There could be light at the end of the tunnel for Intel's silicon fabrication business after all, as the company reported that its 7 nanometer silicon fabrication node, which incorporates EUV (extreme ultraviolet) lithography, is on track. The company stressed in its Nasdaq Investors' Conference presentation that its 7 nm EUV process is de-linked from its 10 nm DUV (deep ultraviolet) node, and that there are separate teams working on their development. The 10 nm DUV node is qualitatively online, and is manufacturing small batches of low-power mobile "Cannon Lake" Core processors.

Cannon Lake is an optical shrink of the "Skylake" architecture to the 10 nm node. Currently there's only one SKU based on it, the Core i3-8121U. Intel utilized the electrical gains from the optical shrink to redesign the client-segment architecture's FPU to support the AVX-512 instruction-set (although not as feature-rich as the company's enterprise-segment "Skylake" derivatives).
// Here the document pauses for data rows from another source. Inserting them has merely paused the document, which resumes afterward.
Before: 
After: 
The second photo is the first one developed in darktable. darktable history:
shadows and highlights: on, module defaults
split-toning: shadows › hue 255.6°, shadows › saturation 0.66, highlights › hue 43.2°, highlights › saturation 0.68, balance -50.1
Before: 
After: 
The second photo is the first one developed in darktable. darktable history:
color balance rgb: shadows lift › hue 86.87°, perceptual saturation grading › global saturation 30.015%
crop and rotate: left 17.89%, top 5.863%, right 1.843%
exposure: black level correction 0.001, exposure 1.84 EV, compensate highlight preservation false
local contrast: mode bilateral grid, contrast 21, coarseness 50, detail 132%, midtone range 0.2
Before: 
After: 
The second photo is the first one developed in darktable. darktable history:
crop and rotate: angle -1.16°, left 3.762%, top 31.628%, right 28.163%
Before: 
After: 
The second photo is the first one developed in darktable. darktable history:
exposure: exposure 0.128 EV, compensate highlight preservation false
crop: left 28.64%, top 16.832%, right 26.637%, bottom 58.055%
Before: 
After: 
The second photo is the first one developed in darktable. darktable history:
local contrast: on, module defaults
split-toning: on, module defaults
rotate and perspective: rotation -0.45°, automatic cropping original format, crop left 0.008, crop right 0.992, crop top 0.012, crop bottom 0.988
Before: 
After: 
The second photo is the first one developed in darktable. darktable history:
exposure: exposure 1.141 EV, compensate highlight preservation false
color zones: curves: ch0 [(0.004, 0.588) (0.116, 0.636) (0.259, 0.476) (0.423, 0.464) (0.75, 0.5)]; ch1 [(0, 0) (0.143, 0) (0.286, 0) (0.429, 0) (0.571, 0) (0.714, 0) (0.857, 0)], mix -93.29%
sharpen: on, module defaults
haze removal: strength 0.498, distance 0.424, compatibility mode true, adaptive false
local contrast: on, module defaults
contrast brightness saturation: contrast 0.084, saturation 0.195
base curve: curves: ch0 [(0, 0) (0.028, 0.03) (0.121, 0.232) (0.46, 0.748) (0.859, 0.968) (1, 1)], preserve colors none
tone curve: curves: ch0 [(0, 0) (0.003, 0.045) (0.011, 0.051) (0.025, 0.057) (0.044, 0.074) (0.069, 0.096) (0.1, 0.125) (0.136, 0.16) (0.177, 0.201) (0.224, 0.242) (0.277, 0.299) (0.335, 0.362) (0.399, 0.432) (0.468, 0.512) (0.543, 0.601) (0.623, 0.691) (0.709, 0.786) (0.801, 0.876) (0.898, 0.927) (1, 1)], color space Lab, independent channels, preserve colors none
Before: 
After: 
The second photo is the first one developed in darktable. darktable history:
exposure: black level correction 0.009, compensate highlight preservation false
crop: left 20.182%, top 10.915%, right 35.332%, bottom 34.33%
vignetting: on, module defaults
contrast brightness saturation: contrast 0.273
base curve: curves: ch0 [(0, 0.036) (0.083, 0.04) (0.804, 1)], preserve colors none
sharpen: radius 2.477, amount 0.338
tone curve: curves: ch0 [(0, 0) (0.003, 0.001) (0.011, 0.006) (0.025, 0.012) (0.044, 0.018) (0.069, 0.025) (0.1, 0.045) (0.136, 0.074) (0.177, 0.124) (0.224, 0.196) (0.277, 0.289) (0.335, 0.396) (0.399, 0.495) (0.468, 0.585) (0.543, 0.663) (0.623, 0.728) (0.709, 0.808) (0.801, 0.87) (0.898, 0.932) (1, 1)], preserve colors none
The jump from 10 nm DUV to 7 nm EUV will present a leap in transistor densities, with Intel expecting nothing short of a doubling. 10 nm DUV uses a combination of 193 nm wavelength ultraviolet lasers and multi-patterning to achieve its transistor density gains over 14 nm++. The 7 nm EUV node, uses an extremely advanced 13.5 nm laser, reducing the need for multi-patterning. The same laser coupled with multi-patterning could be Intel's ticket to 5 nm.

"7 nm for us is a separate team and largely a separate effort. We are quite pleased with our progress on 7 nm. In fact, very pleased with our progress on 7 nm," said Renduchintala Murthy, chief engineering officer and president of technology, systems architecture and client group at Intel, speaking at the Nasdaq conference. "I think that we have taken a lot of lessons out of the 10 nm experience as we defined that and defined a different optimization point between transistor density, power and performance and schedule predictability.So, we are very, very focused on getting 7 nm out according to our original internal plans," he added.

7 nm EUV being on track would mean a qualitative rollout within or toward the end of 2019, and mass-production of chips slated for 2020-21, considering that 10 nm DUV qualitatively went online late 2017, with the first mass-produced product in May 2018. This would mean Intel won't hang on to 10 nm DUV for long, and could build far fewer generations of processors on the node, as opposed to six on the 14 nm owing to crippling delays in 10 nm.